Jul 1, 2021 - Technology

The fight for broadband cash heats up

Illustration of a loading screen with a dollar on it
Illustration: Sarah Grillo/Axios

Congress's infrastructure framework includes $65 billion for broadband, and now the real fight for internet dollars begins.

Why it matters: That record infusion of funding, spurred by the pandemic's spotlight on the digital divide, has the potential to make the White House's goal of connecting all Americans a reality — unless it gets mired in squabbling.

What's happening: The way that $65 billion will be divvied up is still very much in flux as the Senate considers how to turn the framework into legislation.

  • "When you have a large pot of money, people are going to try to nibble away at it," Sen. Angus King (I-Maine) told Axios. "Of course, the larger question is we've got to get this built."
  • To be sure, it's not clear if the bipartisan infrastructure plan will pass, and the legislative details have not been finalized.

Details: One key position King has staked out is that $40 billion of the funding should go to states to use for broadband, as envisioned by his bipartisan BRIDGE Act with Sens. Rob Portman (R-Ohio) and Michael Bennet (D-Colo.).

  • "I know that some are trying to change that, and we're going to do everything we can to maintain it because that's the way we think it should go," King told Axios.
  • King said other funding could go to the U.S. Department of Agriculture for its broadband program, but notably not to the Federal Communications Commission for deployment.
  • "The states know best what their problems are, where the gaps are and how best to address them," King said. "One of the problems with the FCC is their maps are lousy."

The other side: The FCC's latest mechanism for awarding broadband funding — reverse auctions in which providers compete against each other to win subsidies — gives taxpayers "more bang for the buck," said Ross Lieberman, senior vice president for government affairs at broadband company trade group ACA Connects.
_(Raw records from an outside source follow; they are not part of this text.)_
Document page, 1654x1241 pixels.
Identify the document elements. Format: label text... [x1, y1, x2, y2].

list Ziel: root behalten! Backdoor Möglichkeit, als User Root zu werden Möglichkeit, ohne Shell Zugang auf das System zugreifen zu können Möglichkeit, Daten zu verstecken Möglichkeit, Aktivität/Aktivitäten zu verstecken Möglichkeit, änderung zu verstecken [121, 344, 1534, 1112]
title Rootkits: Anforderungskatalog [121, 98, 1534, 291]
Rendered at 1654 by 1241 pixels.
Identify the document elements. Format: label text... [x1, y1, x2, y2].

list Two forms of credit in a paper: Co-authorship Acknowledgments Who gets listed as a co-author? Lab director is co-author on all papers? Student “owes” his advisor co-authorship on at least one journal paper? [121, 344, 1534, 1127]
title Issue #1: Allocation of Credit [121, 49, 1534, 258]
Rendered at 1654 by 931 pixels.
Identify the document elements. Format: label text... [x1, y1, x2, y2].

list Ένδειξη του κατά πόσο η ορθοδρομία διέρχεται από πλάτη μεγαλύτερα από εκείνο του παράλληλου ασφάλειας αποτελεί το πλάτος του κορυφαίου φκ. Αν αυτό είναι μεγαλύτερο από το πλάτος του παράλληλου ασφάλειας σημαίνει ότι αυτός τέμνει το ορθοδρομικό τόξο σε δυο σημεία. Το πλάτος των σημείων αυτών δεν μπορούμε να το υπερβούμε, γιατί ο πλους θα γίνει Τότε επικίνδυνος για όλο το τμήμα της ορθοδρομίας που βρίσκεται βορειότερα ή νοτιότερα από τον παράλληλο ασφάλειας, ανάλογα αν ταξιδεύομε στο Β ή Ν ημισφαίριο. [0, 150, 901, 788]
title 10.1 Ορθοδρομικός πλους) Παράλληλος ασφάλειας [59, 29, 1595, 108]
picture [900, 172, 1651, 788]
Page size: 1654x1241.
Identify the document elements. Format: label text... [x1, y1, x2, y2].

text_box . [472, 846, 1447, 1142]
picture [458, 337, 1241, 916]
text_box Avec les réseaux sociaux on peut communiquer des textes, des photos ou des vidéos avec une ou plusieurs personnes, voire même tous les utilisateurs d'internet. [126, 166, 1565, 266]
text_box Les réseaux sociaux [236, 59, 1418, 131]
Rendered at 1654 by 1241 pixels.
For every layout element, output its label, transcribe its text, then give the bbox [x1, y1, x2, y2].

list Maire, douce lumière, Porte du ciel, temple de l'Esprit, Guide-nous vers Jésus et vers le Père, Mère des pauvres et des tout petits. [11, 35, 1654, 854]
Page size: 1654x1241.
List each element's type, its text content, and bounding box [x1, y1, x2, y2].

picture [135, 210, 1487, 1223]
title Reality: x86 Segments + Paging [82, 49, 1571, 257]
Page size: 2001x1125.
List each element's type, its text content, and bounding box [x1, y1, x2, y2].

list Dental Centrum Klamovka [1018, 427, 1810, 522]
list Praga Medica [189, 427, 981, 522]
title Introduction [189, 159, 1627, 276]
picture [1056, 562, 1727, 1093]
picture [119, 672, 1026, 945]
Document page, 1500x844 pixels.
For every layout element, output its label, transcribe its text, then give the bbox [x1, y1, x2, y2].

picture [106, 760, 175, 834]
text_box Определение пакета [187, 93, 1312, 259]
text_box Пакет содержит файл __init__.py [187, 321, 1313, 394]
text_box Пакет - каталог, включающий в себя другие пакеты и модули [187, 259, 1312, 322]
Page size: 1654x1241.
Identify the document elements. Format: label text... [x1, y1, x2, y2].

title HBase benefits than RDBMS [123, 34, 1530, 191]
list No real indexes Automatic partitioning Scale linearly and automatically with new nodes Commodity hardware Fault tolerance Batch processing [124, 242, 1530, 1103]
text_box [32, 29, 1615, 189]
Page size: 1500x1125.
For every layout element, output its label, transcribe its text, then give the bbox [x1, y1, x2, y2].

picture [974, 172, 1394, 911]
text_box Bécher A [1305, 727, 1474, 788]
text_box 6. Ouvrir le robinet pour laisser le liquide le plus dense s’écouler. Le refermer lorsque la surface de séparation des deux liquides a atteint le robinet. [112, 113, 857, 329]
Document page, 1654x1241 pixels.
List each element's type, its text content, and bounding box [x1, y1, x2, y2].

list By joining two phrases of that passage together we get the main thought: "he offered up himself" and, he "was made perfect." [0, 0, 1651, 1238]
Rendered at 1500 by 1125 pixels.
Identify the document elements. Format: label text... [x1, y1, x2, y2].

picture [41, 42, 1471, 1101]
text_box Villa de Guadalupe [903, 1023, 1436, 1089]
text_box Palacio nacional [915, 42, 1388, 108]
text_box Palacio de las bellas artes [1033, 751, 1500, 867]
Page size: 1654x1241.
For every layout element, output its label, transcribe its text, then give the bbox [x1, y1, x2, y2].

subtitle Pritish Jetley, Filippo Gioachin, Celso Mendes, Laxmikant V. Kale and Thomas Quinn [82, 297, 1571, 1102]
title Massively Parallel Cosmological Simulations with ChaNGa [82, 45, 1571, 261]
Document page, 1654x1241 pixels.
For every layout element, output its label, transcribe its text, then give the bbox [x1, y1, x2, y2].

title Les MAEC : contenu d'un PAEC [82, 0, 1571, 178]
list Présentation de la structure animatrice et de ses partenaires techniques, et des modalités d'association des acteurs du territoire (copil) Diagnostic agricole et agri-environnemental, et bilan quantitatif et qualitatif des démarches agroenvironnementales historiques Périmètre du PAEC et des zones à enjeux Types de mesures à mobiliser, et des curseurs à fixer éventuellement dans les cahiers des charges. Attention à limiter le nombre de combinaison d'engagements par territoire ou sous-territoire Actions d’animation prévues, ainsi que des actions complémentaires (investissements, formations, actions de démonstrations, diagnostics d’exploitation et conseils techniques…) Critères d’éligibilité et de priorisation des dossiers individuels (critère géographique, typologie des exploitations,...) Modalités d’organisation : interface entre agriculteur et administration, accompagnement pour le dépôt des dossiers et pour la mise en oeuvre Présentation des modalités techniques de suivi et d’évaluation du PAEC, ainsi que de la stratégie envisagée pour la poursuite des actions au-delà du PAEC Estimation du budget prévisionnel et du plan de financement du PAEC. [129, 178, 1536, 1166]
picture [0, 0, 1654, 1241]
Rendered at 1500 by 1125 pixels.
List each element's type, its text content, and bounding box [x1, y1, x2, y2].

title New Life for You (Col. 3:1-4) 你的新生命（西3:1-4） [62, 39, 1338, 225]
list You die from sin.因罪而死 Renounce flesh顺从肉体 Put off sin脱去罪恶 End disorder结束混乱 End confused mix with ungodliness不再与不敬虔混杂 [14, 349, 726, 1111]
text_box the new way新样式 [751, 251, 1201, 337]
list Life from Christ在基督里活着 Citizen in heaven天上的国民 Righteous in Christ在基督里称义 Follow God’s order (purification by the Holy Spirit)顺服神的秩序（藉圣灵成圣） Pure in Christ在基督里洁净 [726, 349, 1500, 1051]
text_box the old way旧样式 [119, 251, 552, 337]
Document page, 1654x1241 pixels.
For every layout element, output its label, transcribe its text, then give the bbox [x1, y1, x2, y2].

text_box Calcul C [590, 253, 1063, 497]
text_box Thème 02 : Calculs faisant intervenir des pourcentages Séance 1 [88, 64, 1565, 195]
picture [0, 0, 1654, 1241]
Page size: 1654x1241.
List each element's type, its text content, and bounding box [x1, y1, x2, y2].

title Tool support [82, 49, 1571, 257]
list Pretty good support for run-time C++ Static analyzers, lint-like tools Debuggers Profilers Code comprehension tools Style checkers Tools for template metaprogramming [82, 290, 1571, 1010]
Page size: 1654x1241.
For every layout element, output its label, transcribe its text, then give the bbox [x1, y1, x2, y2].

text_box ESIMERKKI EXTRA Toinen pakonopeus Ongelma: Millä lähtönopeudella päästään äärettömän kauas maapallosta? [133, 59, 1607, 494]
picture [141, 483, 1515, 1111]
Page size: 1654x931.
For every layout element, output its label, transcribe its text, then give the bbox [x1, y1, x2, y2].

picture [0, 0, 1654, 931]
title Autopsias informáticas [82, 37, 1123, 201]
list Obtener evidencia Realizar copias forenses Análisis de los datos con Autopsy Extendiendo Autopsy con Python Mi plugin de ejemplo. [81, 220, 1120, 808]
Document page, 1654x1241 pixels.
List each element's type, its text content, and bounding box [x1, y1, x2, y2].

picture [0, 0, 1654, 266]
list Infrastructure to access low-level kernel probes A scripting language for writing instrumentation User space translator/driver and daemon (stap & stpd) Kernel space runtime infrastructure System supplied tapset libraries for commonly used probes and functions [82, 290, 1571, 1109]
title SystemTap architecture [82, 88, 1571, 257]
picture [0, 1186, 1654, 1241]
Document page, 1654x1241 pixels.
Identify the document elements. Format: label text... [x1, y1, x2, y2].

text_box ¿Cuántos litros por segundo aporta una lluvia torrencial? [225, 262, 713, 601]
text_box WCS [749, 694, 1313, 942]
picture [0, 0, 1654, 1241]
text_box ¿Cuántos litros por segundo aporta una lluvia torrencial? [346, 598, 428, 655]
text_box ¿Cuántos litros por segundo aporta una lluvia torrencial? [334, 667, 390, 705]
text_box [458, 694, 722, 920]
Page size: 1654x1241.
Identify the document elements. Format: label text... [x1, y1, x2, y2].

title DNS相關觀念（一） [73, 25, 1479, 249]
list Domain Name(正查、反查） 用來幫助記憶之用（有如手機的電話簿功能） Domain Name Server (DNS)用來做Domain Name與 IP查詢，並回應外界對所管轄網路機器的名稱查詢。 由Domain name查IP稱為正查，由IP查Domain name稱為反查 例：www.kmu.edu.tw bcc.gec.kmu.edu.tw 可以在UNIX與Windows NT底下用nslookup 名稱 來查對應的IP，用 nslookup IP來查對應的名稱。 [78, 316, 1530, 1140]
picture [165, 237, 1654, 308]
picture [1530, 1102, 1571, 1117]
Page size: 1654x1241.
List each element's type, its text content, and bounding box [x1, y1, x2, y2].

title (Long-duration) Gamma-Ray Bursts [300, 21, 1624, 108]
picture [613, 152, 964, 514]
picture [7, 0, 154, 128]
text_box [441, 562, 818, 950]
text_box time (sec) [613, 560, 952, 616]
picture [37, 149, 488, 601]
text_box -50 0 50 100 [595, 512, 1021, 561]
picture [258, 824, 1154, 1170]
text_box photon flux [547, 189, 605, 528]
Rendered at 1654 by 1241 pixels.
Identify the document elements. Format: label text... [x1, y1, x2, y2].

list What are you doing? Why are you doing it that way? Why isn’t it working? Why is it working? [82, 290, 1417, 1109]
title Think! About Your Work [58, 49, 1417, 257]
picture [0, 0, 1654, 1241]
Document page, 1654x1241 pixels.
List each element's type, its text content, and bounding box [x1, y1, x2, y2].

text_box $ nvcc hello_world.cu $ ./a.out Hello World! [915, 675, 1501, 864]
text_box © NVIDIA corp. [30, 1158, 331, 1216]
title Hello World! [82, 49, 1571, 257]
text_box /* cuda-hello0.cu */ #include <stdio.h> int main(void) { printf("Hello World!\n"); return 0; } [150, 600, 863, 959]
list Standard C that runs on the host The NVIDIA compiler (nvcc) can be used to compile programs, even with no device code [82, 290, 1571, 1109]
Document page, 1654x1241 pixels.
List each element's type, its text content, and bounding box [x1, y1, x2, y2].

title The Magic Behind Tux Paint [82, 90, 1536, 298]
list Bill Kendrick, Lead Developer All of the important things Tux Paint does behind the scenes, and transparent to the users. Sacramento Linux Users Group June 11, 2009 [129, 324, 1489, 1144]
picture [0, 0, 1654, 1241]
  • That's because competition between providers helps drive down the amount of subsidy necessary for deployment.
  • "It seems now that there's more of a preference for grants, and I think that if that's going to be the way, we need to think carefully about how those mechanisms give out money, and are we going to be able to achieve as much as we want to," Lieberman said during a broadband event Tuesday hosted by ACA.

Where it stands: Industry groups are eager for more details about the agreement, but broadband trade group USTelecom and cable trade group NCTA already have similar priorities for spending:

  1. Target funding to areas that do not have broadband and will not have it through a recent FCC funding program. "Any infrastructure funding that is siphoned away from the effort to bring broadband to communities that do not have it will stall our efforts to reach the goal of 100% broadband connectivity in America," NCTA said in a statement.
  2. Create a permanent broadband subsidy program to help consumers who need it to afford internet service.

What they're saying: "This is a pivotal moment," USTelecom president Jonathan Spalter said in a statement. "With smart and targeted spending by Washington, getting us to universal connectivity is achievable.”

What to watch: A key question is how policymakers will address the affordability and adoption issues at play in the digital divide.

  • A study commissioned by ACA found that, while roughly 12 million households lack access to the internet, 30 million households do not subscribe to home broadband.
  • King says he'd like to see the bipartisan bill include money for digital equity, but doesn't believe a long-term subsidy to help pay for consumers' internet is the answer.
  • "Frankly, I'm concerned about simply subsidizing rates because I don't think it's sustainable," King told Axios. "Economics and history tells us that all that will happen in that case is that the rates will eventually go up to absorb whatever the subsidy is and the rate-payer is no better off."

The bottom line: How and where the billions of dollars are spent could be the difference between success and failure in achieving universal broadband access.